Whilst Charles had held off much of the Parliamentarian assault, he knew that he would not be able to sustain another day of fighting, withdrawing under cover of the night. He left his baggage train, artillery and wounded behind at Donnington Castle.

A Royalist army returned to Newbury in November and rescued the artillery from the Castle. Manchester putting up no opposition whatsoever.

What's There Now?
Newbury Museum has a number of artefacts/displays interpreting the battles. 






Scott's "The Battles of Newbury" has an extensive walking tour guide to both battlefields.
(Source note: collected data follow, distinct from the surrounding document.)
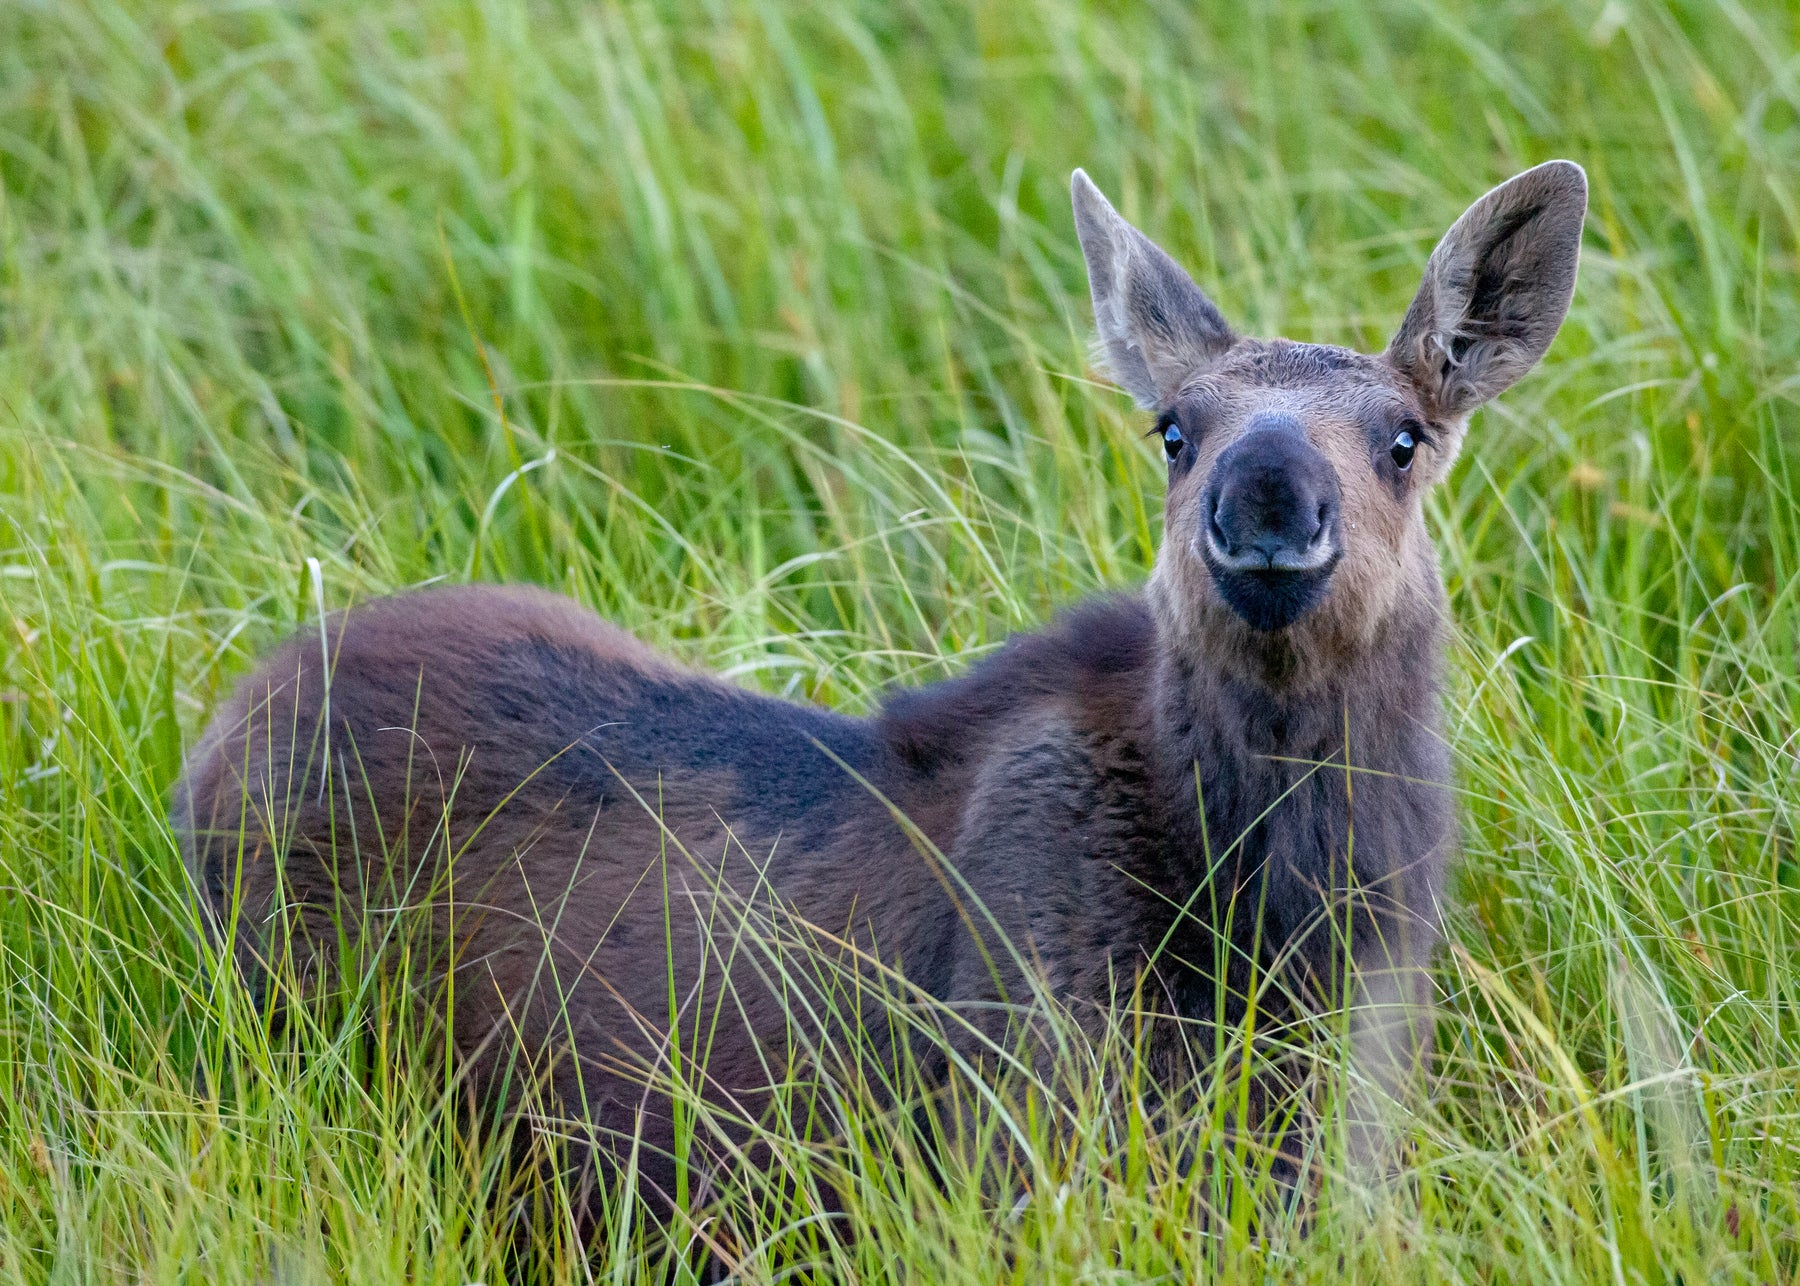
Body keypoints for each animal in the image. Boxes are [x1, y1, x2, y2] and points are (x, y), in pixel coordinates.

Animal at [179, 160, 1591, 1203]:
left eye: (1404, 436)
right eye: (1173, 431)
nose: (1265, 498)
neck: (1284, 902)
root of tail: (225, 723)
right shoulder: (1025, 1129)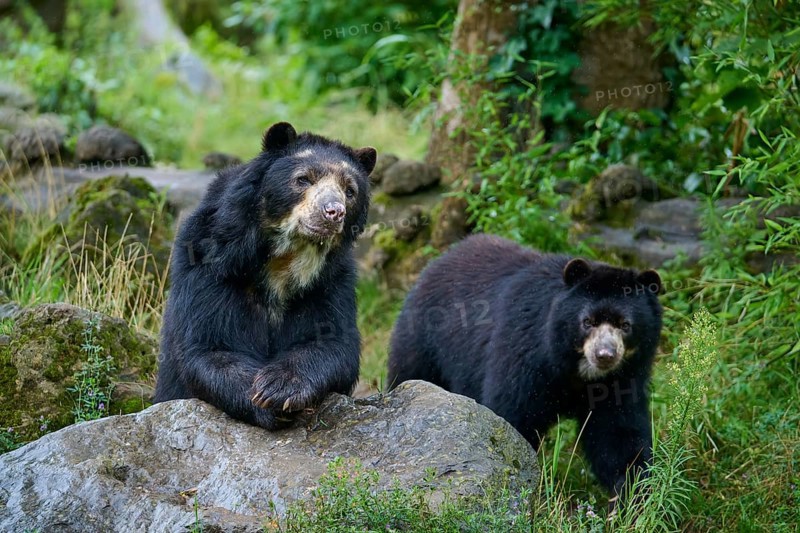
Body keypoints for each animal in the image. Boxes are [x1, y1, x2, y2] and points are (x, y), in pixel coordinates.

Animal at [154, 122, 376, 430]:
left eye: (350, 190)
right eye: (303, 179)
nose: (333, 212)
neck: (284, 260)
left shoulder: (330, 281)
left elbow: (332, 341)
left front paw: (279, 388)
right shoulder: (210, 264)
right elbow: (210, 345)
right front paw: (263, 398)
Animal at [387, 234, 662, 499]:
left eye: (625, 325)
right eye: (588, 321)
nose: (605, 355)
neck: (576, 371)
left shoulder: (622, 378)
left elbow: (618, 434)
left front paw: (635, 493)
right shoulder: (525, 356)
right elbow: (512, 415)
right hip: (425, 344)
The events of the first battle are commemorated at the Falkland Memorial, erected in 1878, commemorating Viscount Falkland and the Royalist dead. There is an interpretation board close to the monument. The town of Newbury has expanded onto some of the battlefield, the remaining countryside has lost it's seventeenth century field pattern losing it's maze of lanes and hedgerows, becoming more open. However one can still get a feel for the topography of the battlefield.
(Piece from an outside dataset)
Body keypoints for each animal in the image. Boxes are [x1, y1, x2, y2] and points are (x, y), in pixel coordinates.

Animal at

The second battle took place in the area of Speen recreation ground, where there is an interpretation board. Most of the battlefield has been built upon, although the ruins of Donnington Castle survive, as do the defensive earthworks. Donnington Castle is managed by English Heritage.



Selected Bibliography
First Newbury 1643 K.Roberts, Osprey
Forlorn Hope Guide to the First Battle of Newbury Frampton & Garnham, Partizan Press
The Battles of Newbury: Crossroads of the English Civil War C.Scott, Pen & Sword

Postcodes for SatNavs
Newbury Museum RG15 5AS
parking  RG14 5QP (Library) or RG14 5AN (Corn Exchange)
1st Battle:
Falkland Memorial RG14 6QW
2nd Battle
Speen Recreation Ground RG14 1UD
Donnington Castle RG14 2LE - your satnav will try and send you through the grounds of Donnington Grove Hotel, don't listen to it, drive past and it will soon sort itself out

Comments

  1. Great post- You've got some really nice pictures. I wonder if the armour was that dark during the day or is a result of time and/or some sort of preservative the museum uses to keep it from rusting.

    ReplyDelete
    Replies
    1. Thanks for your kind words.

      If you look at SK/ECWS armour it seems to have a similar hue, not quite as dark (which I'll attribute to time factor), so I'm guessing it's an 'authentic' colour rather than as a result of preservation methods/materials.